• **Task objective**: Reproduce each line of the data below word for word, with nothing added or left out.

• **Records provided**:

■ ■ ■

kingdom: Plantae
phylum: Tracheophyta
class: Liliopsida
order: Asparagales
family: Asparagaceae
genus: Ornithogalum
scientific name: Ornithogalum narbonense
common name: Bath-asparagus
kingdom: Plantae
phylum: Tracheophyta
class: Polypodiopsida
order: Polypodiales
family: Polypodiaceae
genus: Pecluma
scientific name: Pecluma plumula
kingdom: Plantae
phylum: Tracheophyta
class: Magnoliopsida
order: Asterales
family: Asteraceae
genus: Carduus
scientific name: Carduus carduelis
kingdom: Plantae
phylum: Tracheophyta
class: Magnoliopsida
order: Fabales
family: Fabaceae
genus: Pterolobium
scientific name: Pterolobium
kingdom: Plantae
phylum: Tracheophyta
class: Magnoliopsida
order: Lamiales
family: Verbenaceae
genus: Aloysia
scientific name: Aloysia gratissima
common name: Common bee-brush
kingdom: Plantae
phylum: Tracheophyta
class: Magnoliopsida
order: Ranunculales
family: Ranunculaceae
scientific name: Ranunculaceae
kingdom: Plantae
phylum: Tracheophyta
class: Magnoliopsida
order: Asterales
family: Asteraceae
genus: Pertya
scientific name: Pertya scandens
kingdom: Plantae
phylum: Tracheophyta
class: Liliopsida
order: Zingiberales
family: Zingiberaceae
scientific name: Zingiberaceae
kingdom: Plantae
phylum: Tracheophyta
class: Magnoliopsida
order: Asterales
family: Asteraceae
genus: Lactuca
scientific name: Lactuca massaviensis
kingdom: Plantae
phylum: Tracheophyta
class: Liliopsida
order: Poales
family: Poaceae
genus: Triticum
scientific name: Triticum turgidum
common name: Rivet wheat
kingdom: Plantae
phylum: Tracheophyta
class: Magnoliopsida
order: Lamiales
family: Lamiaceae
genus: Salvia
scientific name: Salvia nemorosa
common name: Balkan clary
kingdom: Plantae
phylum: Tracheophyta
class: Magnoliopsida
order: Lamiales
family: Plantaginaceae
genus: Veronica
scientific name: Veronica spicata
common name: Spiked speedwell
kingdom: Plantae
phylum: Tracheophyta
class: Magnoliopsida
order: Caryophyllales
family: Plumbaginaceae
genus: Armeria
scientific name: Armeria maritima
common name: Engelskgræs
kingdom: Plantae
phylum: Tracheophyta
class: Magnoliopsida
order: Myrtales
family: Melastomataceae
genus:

■ ■ ■

• **Solution for this task**:
kingdom: Plantae
phylum: Tracheophyta
class: Liliopsida
order: Asparagales
family: Asparagaceae
genus: Ornithogalum
scientific name: Ornithogalum narbonense
common name: Bath-asparagus
kingdom: Plantae
phylum: Tracheophyta
class: Polypodiopsida
order: Polypodiales
family: Polypodiaceae
genus: Pecluma
scientific name: Pecluma plumula
kingdom: Plantae
phylum: Tracheophyta
class: Magnoliopsida
order: Asterales
family: Asteraceae
genus: Carduus
scientific name: Carduus carduelis
kingdom: Plantae
phylum: Tracheophyta
class: Magnoliopsida
order: Fabales
family: Fabaceae
genus: Pterolobium
scientific name: Pterolobium
kingdom: Plantae
phylum: Tracheophyta
class: Magnoliopsida
order: Lamiales
family: Verbenaceae
genus: Aloysia
scientific name: Aloysia gratissima
common name: Common bee-brush
kingdom: Plantae
phylum: Tracheophyta
class: Magnoliopsida
order: Ranunculales
family: Ranunculaceae
scientific name: Ranunculaceae
kingdom: Plantae
phylum: Tracheophyta
class: Magnoliopsida
order: Asterales
family: Asteraceae
genus: Pertya
scientific name: Pertya scandens
kingdom: Plantae
phylum: Tracheophyta
class: Liliopsida
order: Zingiberales
family: Zingiberaceae
scientific name: Zingiberaceae
kingdom: Plantae
phylum: Tracheophyta
class: Magnoliopsida
order: Asterales
family: Asteraceae
genus: Lactuca
scientific name: Lactuca massaviensis
kingdom: Plantae
phylum: Tracheophyta
class: Liliopsida
order: Poales
family: Poaceae
genus: Triticum
scientific name: Triticum turgidum
common name: Rivet wheat
kingdom: Plantae
phylum: Tracheophyta
class: Magnoliopsida
order: Lamiales
family: Lamiaceae
genus: Salvia
scientific name: Salvia nemorosa
common name: Balkan clary
kingdom: Plantae
phylum: Tracheophyta
class: Magnoliopsida
order: Lamiales
family: Plantaginaceae
genus: Veronica
scientific name: Veronica spicata
common name: Spiked speedwell
kingdom: Plantae
phylum: Tracheophyta
class: Magnoliopsida
order: Caryophyllales
family: Plumbaginaceae
genus: Armeria
scientific name: Armeria maritima
common name: Engelskgræs
kingdom: Plantae
phylum: Tracheophyta
class: Magnoliopsida
order: Myrtales
family: Melastomataceae
genus:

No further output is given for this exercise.